INFO 05-18 22:58:45 model_runner.py:828] CUDA graphs can take additional 1~3 GiB memory per GPU. If you are running out of memory, consider decreasing `gpu_memory_utilization` or enforcing eager mode. You can also reduce the `max_num_seqs` as needed to decrease memory usage.
INFO 05-18 22:58:48 model_runner.py:894] Graph capturing finished in 3 secs.
^C[rank0]: Traceback (most recent call last):
[rank0]:   File "/[my workpath]/vllm/examples/llm_engine_example_heavy.py", line 54, in <module>
[rank0]:     main(args)
[rank0]:   File "/[my workpath]/vllm/examples/llm_engine_example_heavy.py", line 44, in main
[rank0]:     process_requests(engine, test_prompts)
[rank0]:   File "/[my workpath]/vllm/examples/llm_engine_example_heavy.py", line 25, in process_requests
[rank0]:     request_outputs: List[RequestOutput] = engine.step()
[rank0]:                                            ^^^^^^^^^^^^^
[rank0]:   File "/[my workpath]/vllm/vllm/engine/llm_engine.py", line 686, in step
[rank0]:     request_outputs = self._process_model_outputs(
[rank0]:                       ^^^^^^^^^^^^^^^^^^^^^^^^^^^^
[rank0]:   File "/[my workpath]/vllm/vllm/engine/llm_engine.py", line 599, in _process_model_outputs
[rank0]:     self.output_processor.process_prompt_logprob(seq_group, outputs)
[rank0]:   File "/[my workpath]/vllm/vllm/engine/output_processor/single_step.py", line 65, in process_prompt_logprob
[rank0]:     self.detokenizer.decode_prompt_logprobs_inplace(
[rank0]:   File "/[my workpath]/vllm/vllm/transformers_utils/detokenizer.py", line 60, in decode_prompt_logprobs_inplace
[rank0]:     new_read_offset) = detokenize_incrementally(
[rank0]:                        ^^^^^^^^^^^^^^^^^^^^^^^^^
[rank0]:   File "/[my workpath]/vllm/vllm/transformers_utils/detokenizer.py", line 287, in detokenize_incrementally
[rank0]:     prefix_text = tokenizer.convert_tokens_to_string(
[rank0]:                   ^^^^^^^^^^^^^^^^^^^^^^^^^^^^^^^^^^^
[rank0]:   File "/[my conda env path]/lib/python3.11/site-packages/transformers/tokenization_utils_fast.py", line 612, in convert_tokens_to_string
[rank0]:     return self.backend_tokenizer.decoder.decode(tokens)
[rank0]:            ^^^^^^^^^^^^^^^^^^^^^^^^^^^^^^^^^^^^^^^^^^^^^
[rank0]: KeyboardInterrupt

Before I hit ctrl+c, the program stuck for 1 hour. The GPU activiy is 0%. The traceback always show self.backend_tokenizer.decoder.decode(tokens) as the latest position.

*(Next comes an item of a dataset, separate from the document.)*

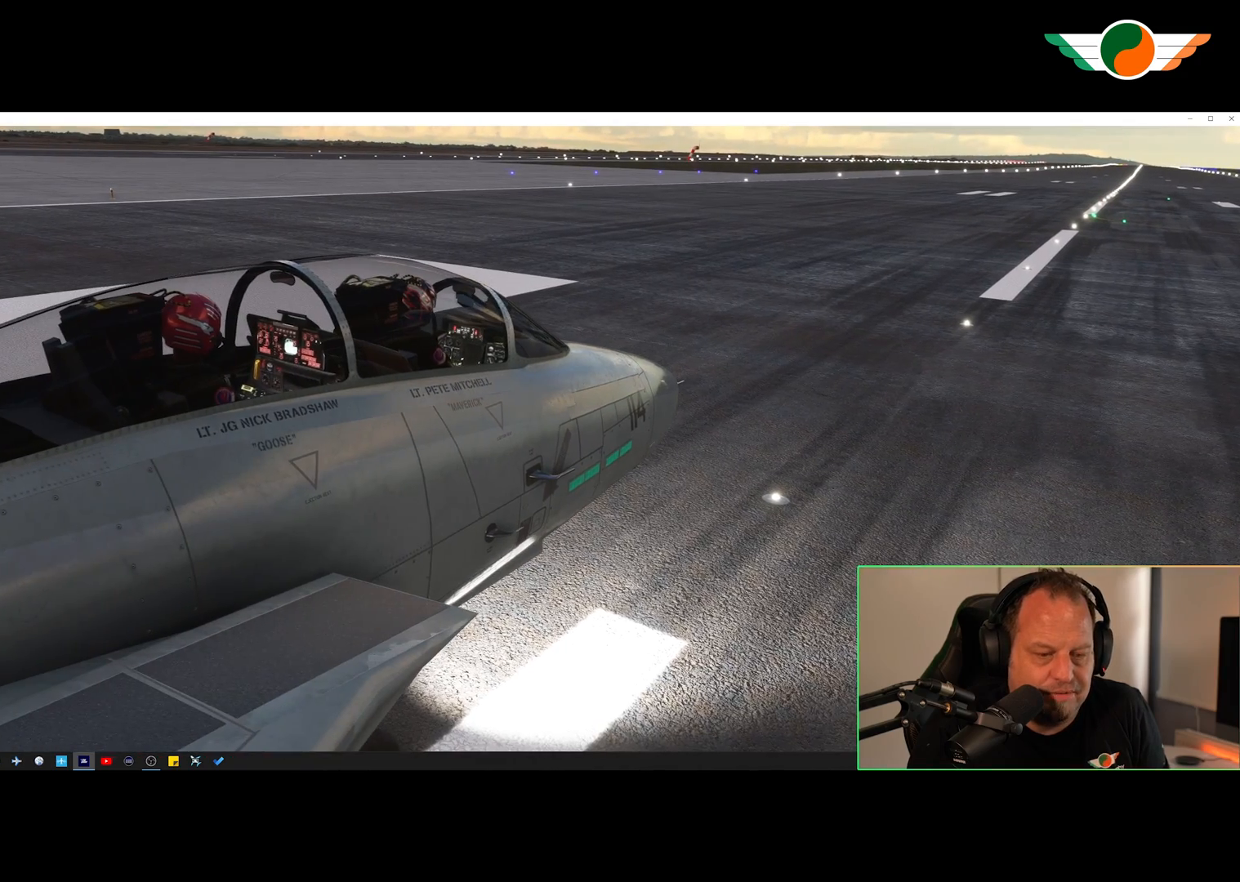
{"buttons": [], "left_stick": "center", "right_stick": "center", "events": []}
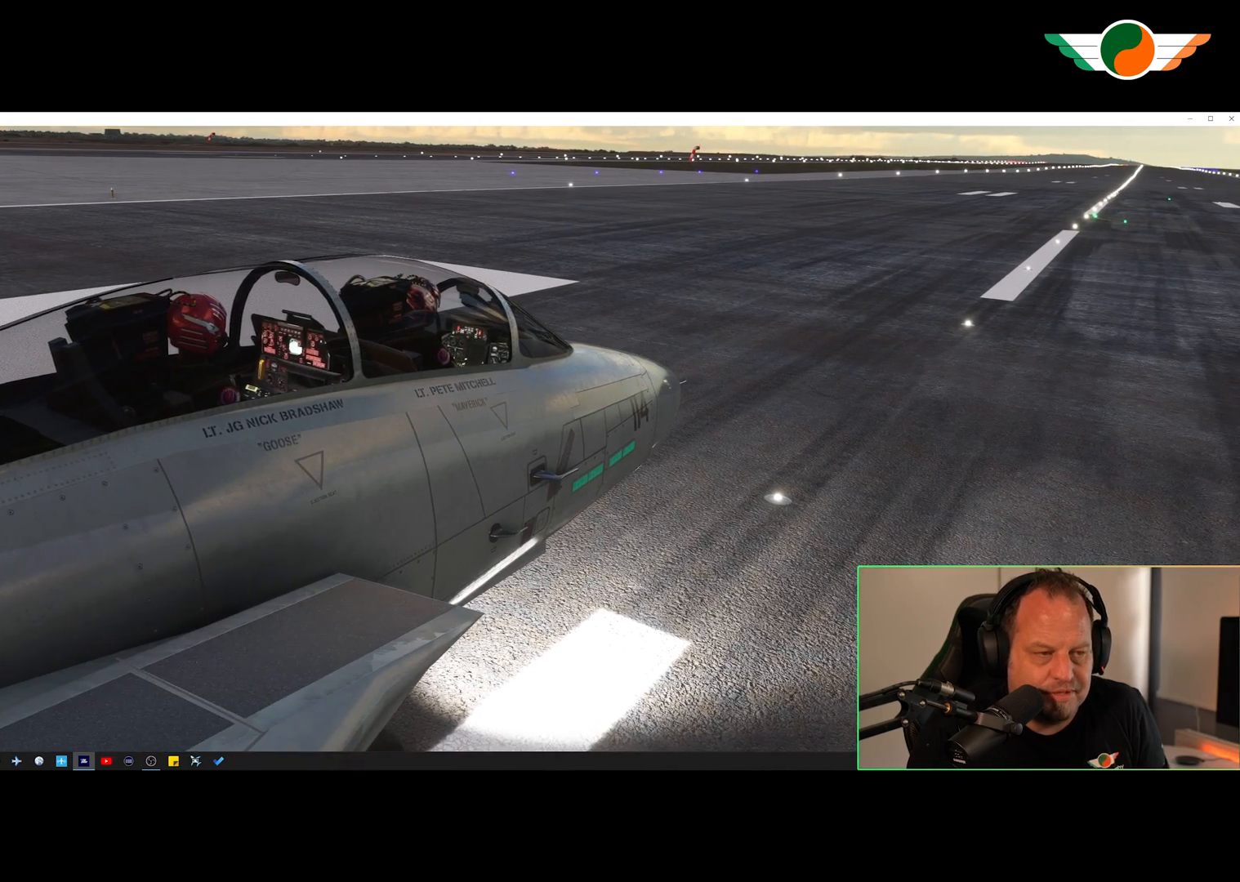
{"buttons": [], "left_stick": "center", "right_stick": "center", "events": [[401, "left_stick", "up"], [501, "left_stick", "center"]]}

zifeitong commented 4 months ago

Minimal reproducer:

import numpy as np

from vllm import LLM, SamplingParams

def main():
    llm = LLM(model="facebook/opt-125m")
    test_prompts = np.random.randint(10000, size=(200, 32)).tolist()
    outputs = llm.generate(
        prompt_token_ids=test_prompts,
        sampling_params=SamplingParams(
            temperature=0.0, logprobs=1, prompt_logprobs=1
        ),
    )

    for output in outputs:
        print(output)

if __name__ == "__main__":
    main()

It's affecting using EleutherAI/lm-evaluation-harness with vLLM.